PETROL PİYASASINDA GENEL DURUM

Enerji konusundaki gelişmelere gelince;

Ekonomik faaliyetlerin yanında tüm yaşamın da en önemli girdisi enerji. Bu alandaki oyun genel olarak petrol üzerinden kurulur.

Korona salgını dolayısıyla ekonomiler yavaşlarken finans piyasaları ve özellikle borsalar yakın tarihin en büyük çöküşlerinden birisine sahne oluyor.

Ancak petrolde durum daha da vahim görünüyor. Petrol talebinin düşmesi ve Suudi Arabistan’ın başta İran olmak üzere rakiplerine yönelik stratejisinin de etkisiyle, petrol fiyatları son birkaç ayda yarı seviyesinin de altına düşmüş durumda.

2020 yılına 70 dolar seviyesinde başlayan petrolün varil fiyatı son birkaç günkü düşüşü de hesaba katarsak 24-25 dolara kadar indi.

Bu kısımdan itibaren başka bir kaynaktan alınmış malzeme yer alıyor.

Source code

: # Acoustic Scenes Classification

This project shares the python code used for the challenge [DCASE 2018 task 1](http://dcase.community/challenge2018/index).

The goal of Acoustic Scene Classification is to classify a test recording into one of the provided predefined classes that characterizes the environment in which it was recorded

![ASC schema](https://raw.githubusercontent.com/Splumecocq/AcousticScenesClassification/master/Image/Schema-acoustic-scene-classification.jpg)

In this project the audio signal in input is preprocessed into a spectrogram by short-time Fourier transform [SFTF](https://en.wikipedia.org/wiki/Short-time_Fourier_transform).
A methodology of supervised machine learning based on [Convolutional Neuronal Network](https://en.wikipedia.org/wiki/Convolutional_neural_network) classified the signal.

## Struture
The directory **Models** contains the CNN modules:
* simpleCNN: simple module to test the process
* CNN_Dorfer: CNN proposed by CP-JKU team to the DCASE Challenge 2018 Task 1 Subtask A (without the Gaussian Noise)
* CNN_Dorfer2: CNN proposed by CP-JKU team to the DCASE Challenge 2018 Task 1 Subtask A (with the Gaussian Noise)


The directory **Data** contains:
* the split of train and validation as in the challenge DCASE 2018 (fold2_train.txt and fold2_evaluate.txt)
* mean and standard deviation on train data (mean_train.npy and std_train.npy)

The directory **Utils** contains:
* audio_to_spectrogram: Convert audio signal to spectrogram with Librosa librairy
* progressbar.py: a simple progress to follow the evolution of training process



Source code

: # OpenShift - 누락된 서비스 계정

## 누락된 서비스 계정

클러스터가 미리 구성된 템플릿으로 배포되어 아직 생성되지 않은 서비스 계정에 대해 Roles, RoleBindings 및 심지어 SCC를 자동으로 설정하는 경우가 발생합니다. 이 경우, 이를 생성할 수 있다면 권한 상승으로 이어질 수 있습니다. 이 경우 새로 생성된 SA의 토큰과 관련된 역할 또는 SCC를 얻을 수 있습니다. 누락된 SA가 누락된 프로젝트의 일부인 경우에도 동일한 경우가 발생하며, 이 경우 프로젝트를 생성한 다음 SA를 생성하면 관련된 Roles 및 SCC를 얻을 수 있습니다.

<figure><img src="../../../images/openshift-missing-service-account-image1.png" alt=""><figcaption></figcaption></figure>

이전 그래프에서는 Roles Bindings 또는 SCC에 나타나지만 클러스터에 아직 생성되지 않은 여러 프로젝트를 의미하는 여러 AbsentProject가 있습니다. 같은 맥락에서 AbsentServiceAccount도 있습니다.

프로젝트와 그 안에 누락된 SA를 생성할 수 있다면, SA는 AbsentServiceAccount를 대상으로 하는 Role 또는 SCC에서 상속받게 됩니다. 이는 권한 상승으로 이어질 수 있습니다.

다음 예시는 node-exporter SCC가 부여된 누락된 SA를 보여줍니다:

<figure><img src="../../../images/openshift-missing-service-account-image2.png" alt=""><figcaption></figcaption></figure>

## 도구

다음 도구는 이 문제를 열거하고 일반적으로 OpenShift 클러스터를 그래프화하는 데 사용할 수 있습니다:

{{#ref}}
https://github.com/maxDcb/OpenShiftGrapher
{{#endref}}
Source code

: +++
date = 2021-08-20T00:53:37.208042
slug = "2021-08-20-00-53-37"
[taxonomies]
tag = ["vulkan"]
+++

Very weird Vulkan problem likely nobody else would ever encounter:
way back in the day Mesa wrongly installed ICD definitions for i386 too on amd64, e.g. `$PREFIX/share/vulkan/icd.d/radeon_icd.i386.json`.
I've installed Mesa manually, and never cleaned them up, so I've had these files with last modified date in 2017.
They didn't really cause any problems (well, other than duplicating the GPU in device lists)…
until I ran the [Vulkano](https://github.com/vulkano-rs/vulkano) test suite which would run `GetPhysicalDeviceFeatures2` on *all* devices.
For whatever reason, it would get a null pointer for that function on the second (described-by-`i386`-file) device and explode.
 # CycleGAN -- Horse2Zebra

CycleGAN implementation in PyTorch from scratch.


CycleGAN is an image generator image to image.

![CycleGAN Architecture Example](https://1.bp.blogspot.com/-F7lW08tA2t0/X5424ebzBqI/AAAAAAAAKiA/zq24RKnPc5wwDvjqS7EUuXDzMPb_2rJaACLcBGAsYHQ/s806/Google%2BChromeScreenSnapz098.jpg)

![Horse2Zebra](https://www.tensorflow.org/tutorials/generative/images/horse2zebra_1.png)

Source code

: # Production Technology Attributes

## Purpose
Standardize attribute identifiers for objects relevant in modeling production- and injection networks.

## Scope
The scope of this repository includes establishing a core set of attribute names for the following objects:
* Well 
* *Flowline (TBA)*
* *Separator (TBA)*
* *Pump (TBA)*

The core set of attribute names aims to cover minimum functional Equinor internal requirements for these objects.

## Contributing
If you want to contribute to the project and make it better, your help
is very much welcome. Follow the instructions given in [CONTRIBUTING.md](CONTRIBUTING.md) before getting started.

Brent tipi petrol hala bu fiyatlarda tutunmaya çalışıyor ama diğer bir çok petrol tipinde 20 Nisan günü Mayıs vadeli kontratlarda petrolün negatif fiyatlandığını görüyoruz. Sudan ucuzdan öte, üste para veriyorlar adeta...

Amerikan tipi petrollerde yaşanan bu durum, bir çok şirketin iflas için sırada olduğunu gösteriyor.

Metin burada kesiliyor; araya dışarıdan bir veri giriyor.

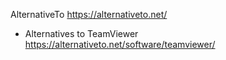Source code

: 
AlternativeTo https://alternativeto.net/
- Alternatives to TeamViewer https://alternativeto.net/software/teamviewer/
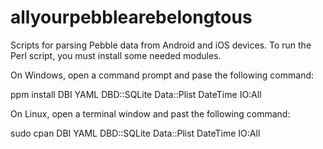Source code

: # allyourpebblearebelongtous
Scripts for parsing Pebble data from Android and iOS devices. To run the Perl script, you must install some needed modules.

On Windows, open a command prompt and pase the following command:


ppm install DBI YAML DBD::SQLite Data::Plist DateTime IO:All


On Linux, open a terminal window and past the following command:


sudo cpan DBI YAML DBD::SQLite Data::Plist DateTime IO:All
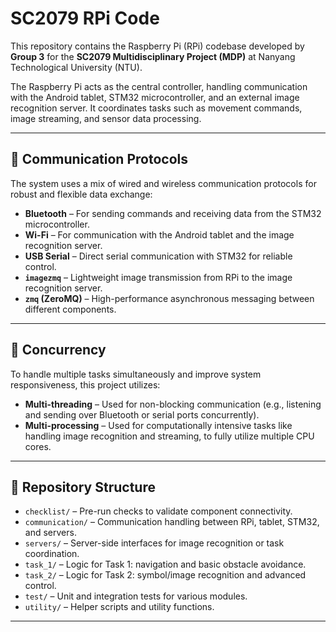 # SC2079 RPi Code

This repository contains the Raspberry Pi (RPi) codebase developed by **Group 3** for the **SC2079 Multidisciplinary Project (MDP)** at Nanyang Technological University (NTU).

The Raspberry Pi acts as the central controller, handling communication with the Android tablet, STM32 microcontroller, and an external image recognition server. It coordinates tasks such as movement commands, image streaming, and sensor data processing.

---

## 📡 Communication Protocols

The system uses a mix of wired and wireless communication protocols for robust and flexible data exchange:

- **Bluetooth** – For sending commands and receiving data from the STM32 microcontroller.
- **Wi-Fi** – For communication with the Android tablet and the image recognition server.
- **USB Serial** – Direct serial communication with STM32 for reliable control.
- **`imagezmq`** – Lightweight image transmission from RPi to the image recognition server.
- **`zmq` (ZeroMQ)** – High-performance asynchronous messaging between different components.

---

## 🧵 Concurrency

To handle multiple tasks simultaneously and improve system responsiveness, this project utilizes:

- **Multi-threading** – Used for non-blocking communication (e.g., listening and sending over Bluetooth or serial ports concurrently).
- **Multi-processing** – Used for computationally intensive tasks like handling image recognition and streaming, to fully utilize multiple CPU cores.

---

## 📁 Repository Structure

- `checklist/` – Pre-run checks to validate component connectivity.
- `communication/` – Communication handling between RPi, tablet, STM32, and servers.
- `servers/` – Server-side interfaces for image recognition or task coordination.
- `task_1/` – Logic for Task 1: navigation and basic obstacle avoidance.
- `task_2/` – Logic for Task 2: symbol/image recognition and advanced control.
- `test/` – Unit and integration tests for various modules.
- `utility/` – Helper scripts and utility functions.

---
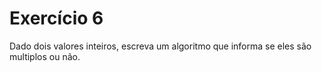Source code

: # Exercício 6

Dado dois valores inteiros, escreva um algoritmo que informa se eles são multiplos ou não.

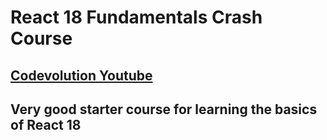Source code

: # React 18 Fundamentals Crash Course

## [Codevolution Youtube](https://www.youtube.com/watch?v=jLS0TkAHvRg)

## Very good starter course for learning the basics of React 18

TOPARLANMA MI ÖLÜ KEDİ SIÇRAYIŞI MI?

Hala da bu düşüşün sonlanıp sonlanmadığı belli değil. Çünkü bir yandan OPEC ülkeleri petrol arzı konusunda tam olarak anlaşabilmiş değil. Diğer yandan Suudi Arabistan ayak diremeye devam ediyor.

Nisan ayının ilk günü OPEC ülkelerinin petrol arzını kısarak fiyatları yukarı hareket ettirme konusunda bir görüş birliğine yaklaştığı yönünde işaretler görüldü ve 2 Nisan’da petrolün varil fiyatı spot piyasalarda anlık bir sıçrama ile 35 dolara kadar çıktı.

Ancak petrolün bu seviyelerde tutunmasının zor olduğunu, aklı başında her analist söyleyebilecek durumdaydı, söylemeliydi. Yine de bunu sınırlı sayıda uzman net şekilde söyledi. Ama onların sesi o gürültü arasında pek duyulmamış olmalı.

Nisan ayının ortalarına kadar süren yön arayışı bugün fiyatların aşağı kırılmasıyla son bulmuş durumda. Bu seviyelerden muhakkak yukarı yönlü tepkiler gelecek ancak fiyatların toparlanması o kadar da kolay görünmüyor. Çünkü psikolojik bir çöküş de eşlik ediyor bu duruma. Bu da talebe ilişkin olumsuz beklentilerden kaynaklanıyor.

İlk başlarda bu toparlanma çabasının bir “ölü kedi sıçrayışı” olup olmadığını görmek gerektiğini düşünürken, cevap netleşmeye başladı. 

petrol-eksi-fiyat.jpeg

DÜŞÜK FİYATTAN STOKLAMA FIRSATLARI

Fakat… Düşen fiyatlar, üreticilere kara günler yaşatırken tüketicilere de kara gün akçesi için büyük fırsatlar sunuyor.

Nasıl mı?

Bir çok petrol şirketinin batmanın eşiğine geldiği, hatta ABD’nin bu krizde ilk kaybını Whiting Petroleum ile verdiği şu dönemde dünyanın en büyük petrol tüketicisi ülkeleri unvanına sahip ABD ve Çin, bu durumu bir fırsata çevirmiş durumda.

Çöküşlerde stokçuluk yapma konusunda ABD’nin aslında oldukça deneyimli olduğu bilinir. Her ne kadar bu konuda yeni sayılsa bile Çin de aynı yolun yolcusu...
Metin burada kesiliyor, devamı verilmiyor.